§ WHAT YOU SHOULD DO
All of the data that follows should be retyped exactly, please, except the pictures.

§ MATERIAL TO PROCESS
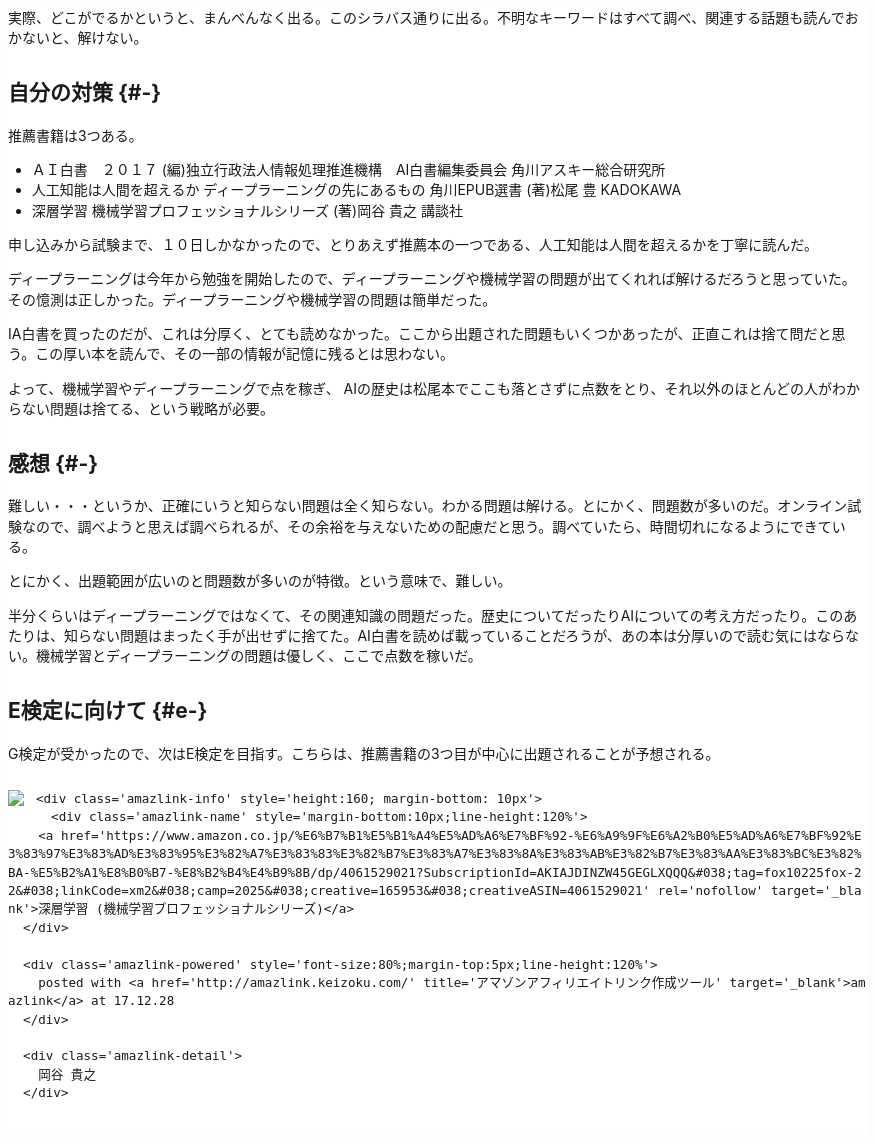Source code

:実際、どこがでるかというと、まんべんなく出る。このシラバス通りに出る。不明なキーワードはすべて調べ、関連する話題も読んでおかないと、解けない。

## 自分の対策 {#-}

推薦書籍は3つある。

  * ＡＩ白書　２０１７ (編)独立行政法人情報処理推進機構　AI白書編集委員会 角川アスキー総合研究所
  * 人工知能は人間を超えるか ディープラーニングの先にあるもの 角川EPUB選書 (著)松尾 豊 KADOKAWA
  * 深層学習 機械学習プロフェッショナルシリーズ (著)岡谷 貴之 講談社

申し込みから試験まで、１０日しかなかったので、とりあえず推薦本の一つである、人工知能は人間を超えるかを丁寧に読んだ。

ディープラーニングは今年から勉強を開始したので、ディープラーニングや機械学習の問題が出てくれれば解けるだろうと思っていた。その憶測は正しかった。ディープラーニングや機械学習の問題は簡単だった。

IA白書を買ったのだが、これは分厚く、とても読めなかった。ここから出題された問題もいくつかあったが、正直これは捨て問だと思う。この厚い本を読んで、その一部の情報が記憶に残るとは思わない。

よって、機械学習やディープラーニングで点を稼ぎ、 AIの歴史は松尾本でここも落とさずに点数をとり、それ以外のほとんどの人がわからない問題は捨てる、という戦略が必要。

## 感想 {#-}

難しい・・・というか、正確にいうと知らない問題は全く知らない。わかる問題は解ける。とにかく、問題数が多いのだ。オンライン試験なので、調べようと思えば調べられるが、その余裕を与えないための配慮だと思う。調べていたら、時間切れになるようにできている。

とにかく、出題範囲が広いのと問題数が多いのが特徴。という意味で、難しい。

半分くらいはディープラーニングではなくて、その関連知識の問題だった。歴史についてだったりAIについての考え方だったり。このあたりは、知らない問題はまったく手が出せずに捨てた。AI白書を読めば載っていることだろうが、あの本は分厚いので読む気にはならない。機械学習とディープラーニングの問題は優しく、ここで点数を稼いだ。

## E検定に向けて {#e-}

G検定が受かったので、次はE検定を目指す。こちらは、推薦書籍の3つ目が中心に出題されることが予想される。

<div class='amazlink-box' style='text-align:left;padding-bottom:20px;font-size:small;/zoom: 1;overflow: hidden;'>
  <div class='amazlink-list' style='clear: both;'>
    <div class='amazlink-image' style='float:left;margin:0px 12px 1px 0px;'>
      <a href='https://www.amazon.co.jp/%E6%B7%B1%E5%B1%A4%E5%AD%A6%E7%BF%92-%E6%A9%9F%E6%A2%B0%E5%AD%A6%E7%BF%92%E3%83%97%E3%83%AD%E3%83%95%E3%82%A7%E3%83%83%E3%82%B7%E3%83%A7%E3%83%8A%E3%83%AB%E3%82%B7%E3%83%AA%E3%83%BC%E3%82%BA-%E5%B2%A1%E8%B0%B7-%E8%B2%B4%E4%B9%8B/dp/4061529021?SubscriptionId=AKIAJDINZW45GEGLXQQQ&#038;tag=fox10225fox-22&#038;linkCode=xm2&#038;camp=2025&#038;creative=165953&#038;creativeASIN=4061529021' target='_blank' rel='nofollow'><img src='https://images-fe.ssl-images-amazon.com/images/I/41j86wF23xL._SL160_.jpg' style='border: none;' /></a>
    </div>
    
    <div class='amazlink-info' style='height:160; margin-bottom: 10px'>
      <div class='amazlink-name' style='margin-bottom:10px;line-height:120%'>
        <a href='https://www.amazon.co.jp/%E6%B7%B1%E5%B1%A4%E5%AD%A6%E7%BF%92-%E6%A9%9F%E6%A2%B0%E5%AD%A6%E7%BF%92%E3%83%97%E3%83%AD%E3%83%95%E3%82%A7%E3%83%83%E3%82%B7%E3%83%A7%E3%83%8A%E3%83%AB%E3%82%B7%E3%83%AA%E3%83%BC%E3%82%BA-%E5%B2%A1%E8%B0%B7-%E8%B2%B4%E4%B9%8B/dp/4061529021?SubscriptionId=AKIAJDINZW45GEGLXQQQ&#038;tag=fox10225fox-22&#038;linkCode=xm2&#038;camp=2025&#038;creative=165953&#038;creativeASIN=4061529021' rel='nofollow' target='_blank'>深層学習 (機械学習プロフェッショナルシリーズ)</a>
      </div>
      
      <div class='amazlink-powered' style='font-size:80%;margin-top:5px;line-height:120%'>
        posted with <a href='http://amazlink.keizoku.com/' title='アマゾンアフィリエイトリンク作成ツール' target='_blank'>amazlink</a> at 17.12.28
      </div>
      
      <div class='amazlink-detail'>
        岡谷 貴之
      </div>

§ EXERCISE RESULT
Source code

:実際、どこがでるかというと、まんべんなく出る。このシラバス通りに出る。不明なキーワードはすべて調べ、関連する話題も読んでおかないと、解けない。

## 自分の対策 {#-}

推薦書籍は3つある。

  * ＡＩ白書　２０１７ (編)独立行政法人情報処理推進機構　AI白書編集委員会 角川アスキー総合研究所
  * 人工知能は人間を超えるか ディープラーニングの先にあるもの 角川EPUB選書 (著)松尾 豊 KADOKAWA
  * 深層学習 機械学習プロフェッショナルシリーズ (著)岡谷 貴之 講談社

申し込みから試験まで、１０日しかなかったので、とりあえず推薦本の一つである、人工知能は人間を超えるかを丁寧に読んだ。

ディープラーニングは今年から勉強を開始したので、ディープラーニングや機械学習の問題が出てくれれば解けるだろうと思っていた。その憶測は正しかった。ディープラーニングや機械学習の問題は簡単だった。

IA白書を買ったのだが、これは分厚く、とても読めなかった。ここから出題された問題もいくつかあったが、正直これは捨て問だと思う。この厚い本を読んで、その一部の情報が記憶に残るとは思わない。

よって、機械学習やディープラーニングで点を稼ぎ、 AIの歴史は松尾本でここも落とさずに点数をとり、それ以外のほとんどの人がわからない問題は捨てる、という戦略が必要。

## 感想 {#-}

難しい・・・というか、正確にいうと知らない問題は全く知らない。わかる問題は解ける。とにかく、問題数が多いのだ。オンライン試験なので、調べようと思えば調べられるが、その余裕を与えないための配慮だと思う。調べていたら、時間切れになるようにできている。

とにかく、出題範囲が広いのと問題数が多いのが特徴。という意味で、難しい。

半分くらいはディープラーニングではなくて、その関連知識の問題だった。歴史についてだったりAIについての考え方だったり。このあたりは、知らない問題はまったく手が出せずに捨てた。AI白書を読めば載っていることだろうが、あの本は分厚いので読む気にはならない。機械学習とディープラーニングの問題は優しく、ここで点数を稼いだ。

## E検定に向けて {#e-}

G検定が受かったので、次はE検定を目指す。こちらは、推薦書籍の3つ目が中心に出題されることが予想される。

<div class='amazlink-box' style='text-align:left;padding-bottom:20px;font-size:small;/zoom: 1;overflow: hidden;'>
  <div class='amazlink-list' style='clear: both;'>
    <div class='amazlink-image' style='float:left;margin:0px 12px 1px 0px;'>
      <a href='https://www.amazon.co.jp/%E6%B7%B1%E5%B1%A4%E5%AD%A6%E7%BF%92-%E6%A9%9F%E6%A2%B0%E5%AD%A6%E7%BF%92%E3%83%97%E3%83%AD%E3%83%95%E3%82%A7%E3%83%83%E3%82%B7%E3%83%A7%E3%83%8A%E3%83%AB%E3%82%B7%E3%83%AA%E3%83%BC%E3%82%BA-%E5%B2%A1%E8%B0%B7-%E8%B2%B4%E4%B9%8B/dp/4061529021?SubscriptionId=AKIAJDINZW45GEGLXQQQ&#038;tag=fox10225fox-22&#038;linkCode=xm2&#038;camp=2025&#038;creative=165953&#038;creativeASIN=4061529021' target='_blank' rel='nofollow'><img src='https://images-fe.ssl-images-amazon.com/images/I/41j86wF23xL._SL160_.jpg' style='border: none;' /></a>
    </div>
    
    <div class='amazlink-info' style='height:160; margin-bottom: 10px'>
      <div class='amazlink-name' style='margin-bottom:10px;line-height:120%'>
        <a href='https://www.amazon.co.jp/%E6%B7%B1%E5%B1%A4%E5%AD%A6%E7%BF%92-%E6%A9%9F%E6%A2%B0%E5%AD%A6%E7%BF%92%E3%83%97%E3%83%AD%E3%83%95%E3%82%A7%E3%83%83%E3%82%B7%E3%83%A7%E3%83%8A%E3%83%AB%E3%82%B7%E3%83%AA%E3%83%BC%E3%82%BA-%E5%B2%A1%E8%B0%B7-%E8%B2%B4%E4%B9%8B/dp/4061529021?SubscriptionId=AKIAJDINZW45GEGLXQQQ&#038;tag=fox10225fox-22&#038;linkCode=xm2&#038;camp=2025&#038;creative=165953&#038;creativeASIN=4061529021' rel='nofollow' target='_blank'>深層学習 (機械学習プロフェッショナルシリーズ)</a>
      </div>
      
      <div class='amazlink-powered' style='font-size:80%;margin-top:5px;line-height:120%'>
        posted with <a href='http://amazlink.keizoku.com/' title='アマゾンアフィリエイトリンク作成ツール' target='_blank'>amazlink</a> at 17.12.28
      </div>
      
      <div class='amazlink-detail'>
        岡谷 貴之
      </div>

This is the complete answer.